Though she used to draw as a child, she did not delve deep into art until after what she describes as a near fatal accident near Coimbatore in 2005. "Luckily my son who was driving and his child escaped with just a few scratches. But my husband and I sustained serious injuries; the doctors weren't sure whether we'd walk again. I was very depressed. It was like my life took a U-turn," recalls Usha.
Six months later, just as she was able to sit up in bed, her artist friend Nimi Ravindranath advised Usha to take up painting. And from then on, the artist-dancer-social worker began to guide her and she has found the art to be therapeutic.
"I am not a trained artist, so my paintings lack the professional strokes that others' have," says the Kannada novelist and former bank official.
As both writing and art are creative fields, when asked if she had ever considered inter-mingling the two, she said, "I think that's how I took up art so easily because I was a writer before that. Poetry is more vivid in its imagery than other forms of writing. So perhaps, poetry and painting would go hand-in-hand but I am not into poetry now."
No future planning
Her plans next? "I'm nearing 70, so I'm sure there isn't much time left. So what is there to plan? Like I said earlier, Yaava Naaleyu Nammadalla (No future is truly ours)," she quips, playing on the title of her autobiography that was launched three years ago. But at the same time which she ascribes to luck, chance and destiny as the makers of life, she goes into the Victorian melancholy or hopelessness associated with the cluster of beliefs.
"I believe that you should be accommodating, but that does not mean that you should not put in your best. Passion and sincerity are of utmost importance. Like Krishna says in the Bhagavad Gita, do your duty. Then everything else will fall into place."
This is a belief system that has been formed over decades and reflects experiences she had earlier on in life. Aspiring to be a doctor as a school-goer, she failed in her pre-university exams and lost her seat. Forced by family and friends she went on to complete Bachelors of Arts with History and Economics as her major subjects and English Literature as a minor subject. It was here that she was introduced to Hemingway's 'Old Man And the Sea', which till today tops the list of her favourite books.

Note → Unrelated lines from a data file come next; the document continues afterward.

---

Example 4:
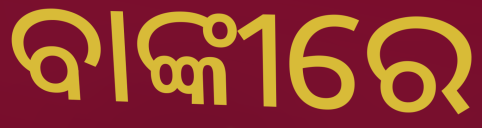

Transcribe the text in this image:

ବାଙ୍କୀରେ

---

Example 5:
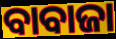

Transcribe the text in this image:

ବାବାଜା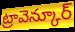
ట్రావెన్కూర్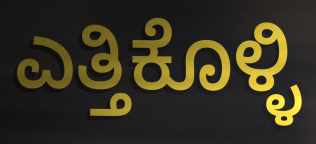
ಎತ್ತಿಕೊಳ್ಳಿ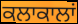
ਕਲਾਕਾਲਾਂ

About other books which were inspiring, you are surprised by her response. One of the first she mentions is 'The Da Vinci Code'. "I loved that book," she bubbles. "And I watched the movie too." Other books that have touched her include 'Lust for Life', Irving Stone's biography of Dutch painter Vincent van Gogh; Maxim Gorky's 'Mother'; and Yann Martel's 'Life of Pi', which incidentally she read after watching the movie.

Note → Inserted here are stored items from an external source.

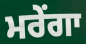
ਮਰੇਂਗਾ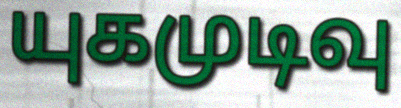
யுகமுடிவுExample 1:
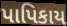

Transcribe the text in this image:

પાપિકાય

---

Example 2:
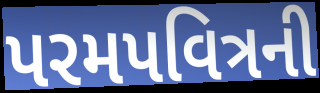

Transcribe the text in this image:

It's not just through her reading list that she's keeping up with the times. She's also tech savvy. Creating a blog in 2000, she began posting some of her poems. Soon a Facebook account followed, where she met artists with similar interests and this even led to two group shows the latest of which 'Laya - Rhythms of Nature and Dance' was on show at Chitrakala Parishat. Now, on request of some literature lovers who grapple to understand Kannada texts, she's planning to come up with another blog, where she'll offer translations of works by Kannada litterateurs teamed with her paintings. "My grandson keeps telling me that these things are not for me. But I guess, all said and done, I'm still a little girl at heart," and with that she signs off cheerfully.